18. Je me suis réfugié sur la margelle de la pile à lessive, en plein soleil. (Cl. Couderc, Le Petit, 1998 [1996], 124.)
V. encore s.v. coucourde, ex. 8.
◆◆ commentaire. La présence de fr. pile "bassin de pierre pour l’eau" dans Cotgr 1611 (probablement d’une source méridionale) est sa seule prise en compte
dans la lexicographie générale, laquelle ne mentionne autrement le mot que dans des
emplois techniques et/ou anciens ("auge de pierre pour conserver l’huile" dep. 1610 Du Vair ; "bac utilisé pour le lavage des chiffons ou pour le raffinage de la pâte à papier" dep. 1723 SavBr). Le mot est principalement en usage dans le français de Provence
et du Languedoc oriental ; il est un emprunt à aocc. pila "mortier ; récipient en pierre pour conserver l’huile ; bénitier en pierre" (v. TLF s.v. pile4).

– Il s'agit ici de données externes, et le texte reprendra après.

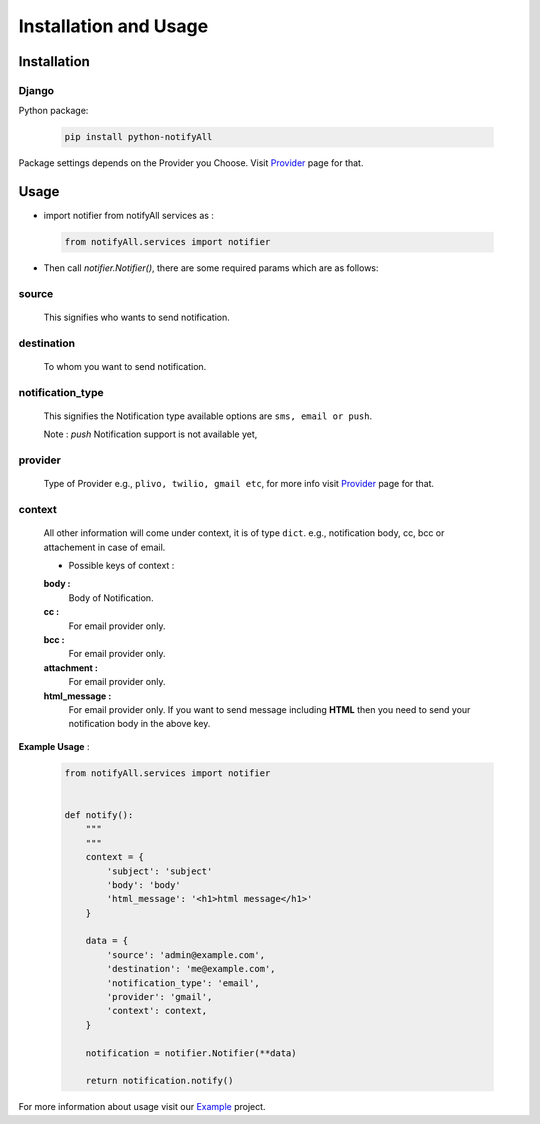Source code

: Installation and Usage
======================

Installation
------------

Django
++++++

Python package:

 .. code-block:: python

    pip install python-notifyAll


Package settings depends on the Provider you Choose. Visit `Provider`_ page for that.


Usage
-----

- import notifier from notifyAll services as :

 .. code-block:: python

    from notifyAll.services import notifier

- Then call `notifier.Notifier()`, there are some required params which are as follows:


source
++++++
    This signifies who wants to send notification.

destination
+++++++++++
    To whom you want to send notification.

notification_type
+++++++++++++++++
    This signifies the Notification type available options are  ``sms, email or push``.

    Note : `push` Notification support is not available yet,

provider
++++++++
    Type of Provider e.g., ``plivo, twilio, gmail etc``, for more info visit `Provider`_ page for that.

context
+++++++
    All other information will come under context, it is of type ``dict``. e.g., notification body, cc, bcc or attachement
    in case of email.

    - Possible keys of context :

    **body :**
        Body of Notification.

    **cc :**
        For email provider only.

    **bcc :**
        For email provider only.

    **attachment :**
        For email provider only.

    **html_message :**
        For email provider only. If you want to send message including **HTML** then you need to send your notification body
        in the above key.

**Example Usage** :

 .. code-block:: python

    from notifyAll.services import notifier


    def notify():
        """
        """
        context = {
            'subject': 'subject'
            'body': 'body'
            'html_message': '<h1>html message</h1>'
        }

        data = {
            'source': 'admin@example.com',
            'destination': 'me@example.com',
            'notification_type': 'email',
            'provider': 'gmail',
            'context': context,
        }

        notification = notifier.Notifier(**data)

        return notification.notify()

For more information about usage visit our `Example`_ project.

.. _Provider: https://django-notifyAll.readthedocs.io/en/latest/providers.html
.. _Example: https://django-notifyAll.readthedocs.io/en/latest/example.html
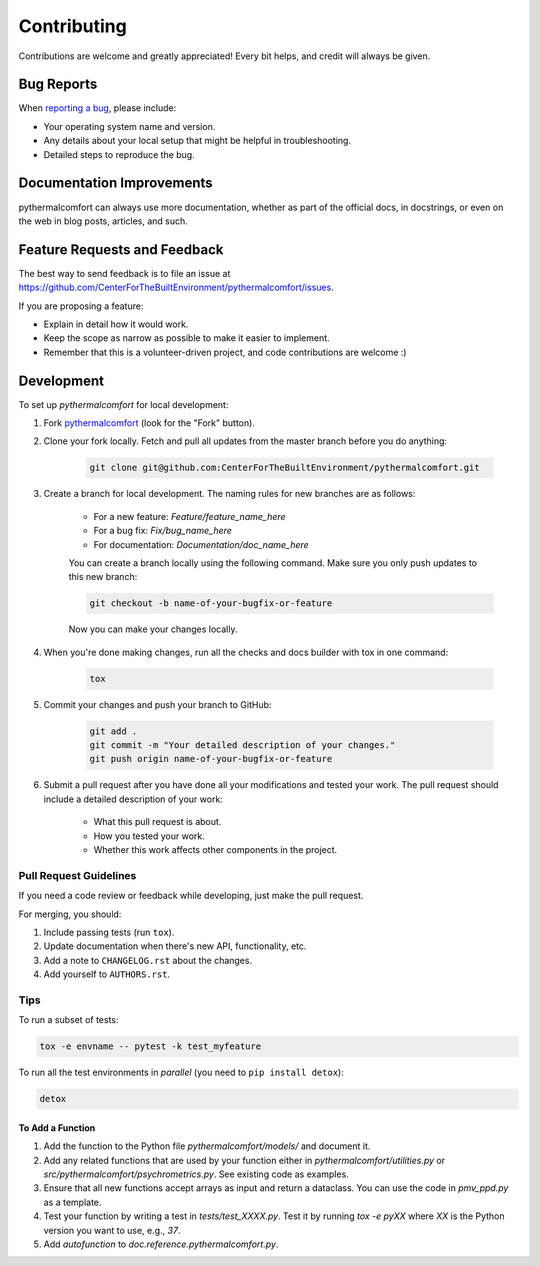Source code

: ============
Contributing
============

Contributions are welcome and greatly appreciated!
Every bit helps, and credit will always be given.

Bug Reports
===========

When `reporting a bug <https://github.com/CenterForTheBuiltEnvironment/pythermalcomfort/issues>`_, please include:

* Your operating system name and version.
* Any details about your local setup that might be helpful in troubleshooting.
* Detailed steps to reproduce the bug.

Documentation Improvements
==========================

pythermalcomfort can always use more documentation, whether as part of the official docs, in docstrings, or even on the web in blog posts, articles, and such.

Feature Requests and Feedback
=============================

The best way to send feedback is to file an issue at https://github.com/CenterForTheBuiltEnvironment/pythermalcomfort/issues.

If you are proposing a feature:

* Explain in detail how it would work.
* Keep the scope as narrow as possible to make it easier to implement.
* Remember that this is a volunteer-driven project, and code contributions are welcome :)

Development
===========

To set up `pythermalcomfort` for local development:

1. Fork `pythermalcomfort <https://github.com/CenterForTheBuiltEnvironment/pythermalcomfort>`_ (look for the "Fork" button).
2. Clone your fork locally. Fetch and pull all updates from the master branch before you do anything:

    .. code-block:: bash

        git clone git@github.com:CenterForTheBuiltEnvironment/pythermalcomfort.git

3. Create a branch for local development. The naming rules for new branches are as follows:

    * For a new feature: `Feature/feature_name_here`
    * For a bug fix: `Fix/bug_name_here`
    * For documentation: `Documentation/doc_name_here`

    You can create a branch locally using the following command. Make sure you only push updates to this new branch:

    .. code-block:: bash

        git checkout -b name-of-your-bugfix-or-feature

    Now you can make your changes locally.

4. When you're done making changes, run all the checks and docs builder with tox in one command:

    .. code-block:: bash

        tox

5. Commit your changes and push your branch to GitHub:

    .. code-block:: bash

        git add .
        git commit -m "Your detailed description of your changes."
        git push origin name-of-your-bugfix-or-feature

6. Submit a pull request after you have done all your modifications and tested your work. The pull request should include a detailed description of your work:

    * What this pull request is about.
    * How you tested your work.
    * Whether this work affects other components in the project.

Pull Request Guidelines
-----------------------

If you need a code review or feedback while developing, just make the pull request.

For merging, you should:

1. Include passing tests (run ``tox``).
2. Update documentation when there's new API, functionality, etc.
3. Add a note to ``CHANGELOG.rst`` about the changes.
4. Add yourself to ``AUTHORS.rst``.

Tips
----

To run a subset of tests:

.. code-block:: bash

    tox -e envname -- pytest -k test_myfeature

To run all the test environments in *parallel* (you need to ``pip install detox``):

.. code-block:: bash

    detox

To Add a Function
^^^^^^^^^^^^^^^^^

1. Add the function to the Python file `pythermalcomfort/models/` and document it.
2. Add any related functions that are used by your function either in `pythermalcomfort/utilities.py` or `src/pythermalcomfort/psychrometrics.py`. See existing code as examples.
3. Ensure that all new functions accept arrays as input and return a dataclass. You can use the code in `pmv_ppd.py` as a template.
4. Test your function by writing a test in `tests/test_XXXX.py`. Test it by running `tox -e pyXX` where `XX` is the Python version you want to use, e.g., `37`.
5. Add `autofunction` to `doc.reference.pythermalcomfort.py`.
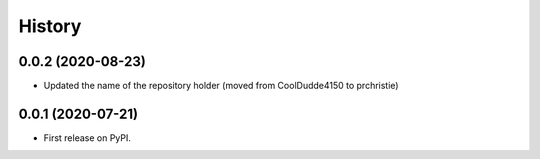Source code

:=======
History
=======

0.0.2 (2020-08-23)
------------------

* Updated the name of the repository holder (moved from CoolDudde4150 to prchristie)

0.0.1 (2020-07-21)
------------------

* First release on PyPI.
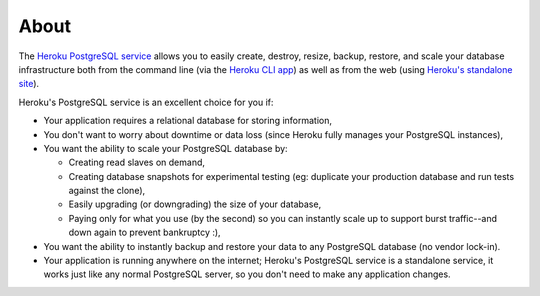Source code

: About
-----

The `Heroku PostgreSQL service <https://addons.heroku.com/heroku-postgresql>`_
allows you to easily create, destroy, resize, backup, restore, and scale your
database infrastructure both from the command line (via the `Heroku CLI app
<https://toolbelt.heroku.com/>`_) as well as from the web (using `Heroku's
standalone site <http://postgres.heroku.com/>`_).

Heroku's PostgreSQL service is an excellent choice for you if:

- Your application requires a relational database for storing information,

- You don't want to worry about downtime or data loss (since Heroku fully
  manages your PostgreSQL instances),

- You want the ability to scale your PostgreSQL database by:

  - Creating read slaves on demand,
  - Creating database snapshots for experimental testing (eg: duplicate your
    production database and run tests against the clone),
  - Easily upgrading (or downgrading) the size of your database,
  - Paying only for what you use (by the second) so you can instantly scale up
    to support burst traffic--and down again to prevent bankruptcy :),

- You want the ability to instantly backup and restore your data to any
  PostgreSQL database (no vendor lock-in).

- Your application is running anywhere on the internet; Heroku's PostgreSQL
  service is a standalone service, it works just like any normal PostgreSQL
  server, so you don't need to make any application changes.


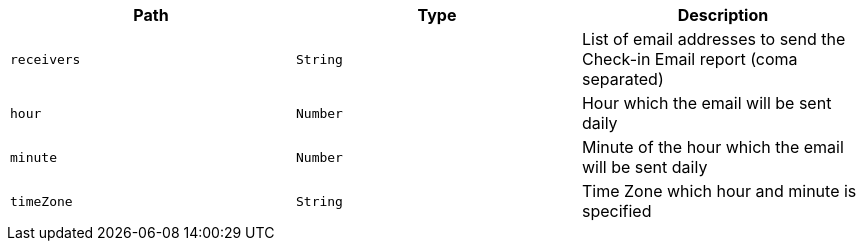 |===
|Path|Type|Description

|`receivers`
|`String`
|List of email addresses to send the Check-in Email report (coma separated)

|`hour`
|`Number`
|Hour which the email will be sent daily

|`minute`
|`Number`
|Minute of the hour which the email will be sent daily

|`timeZone`
|`String`
|Time Zone which hour and minute is specified

|===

◇◇ bibliographie. Sauvages 1756 s.v. pîzo ; VillaGasc 1802 s.v. pize ; ReynierMars 1829-1878 ; GabrielliProv 1836 ; « Chaque étable [d’un domaine de Lattes, Hérault] possède une pompe et une auge ou pile en pierre dans laquelle s’abreuvent les animaux » Primes d’honneur 1869, 475 ; BrunMars 1931 ; RLiR 42 (1978), 180 (Ardèche, Provence) ; MédélicePrivas
1981 « Terme très courant. Il n’est pas ressenti comme régional mais comme un synonyme d’évier » ; BouvierMars 1986 « fréquemment employé même par les jeunes générations » ; MartelProv 1988 ; BlanchetProv 1991 ; CampsLanguedOr 1991 ; CampsRoussillon 1991 ;
LangloisSète 1991 ; ArmanetBRhône 1993 ; MazodierAlès 1996 ; ArmKasMars 1998 ; BouisMars
1999 ; FEW 8, 474b, pila.
△△ enquêtes. EnqDRF 1994-96. Taux de reconnaissance : (1) Var, 100 % ; Bouches-du-Rhône, 80 % ; Alpes-de-Haute-Provence, Vaucluse, 65 % ;
Hautes-Alpes, 50 % ; Alpes-Maritimes, 35 %. (2) Pyrénées-Orientales, 40 %.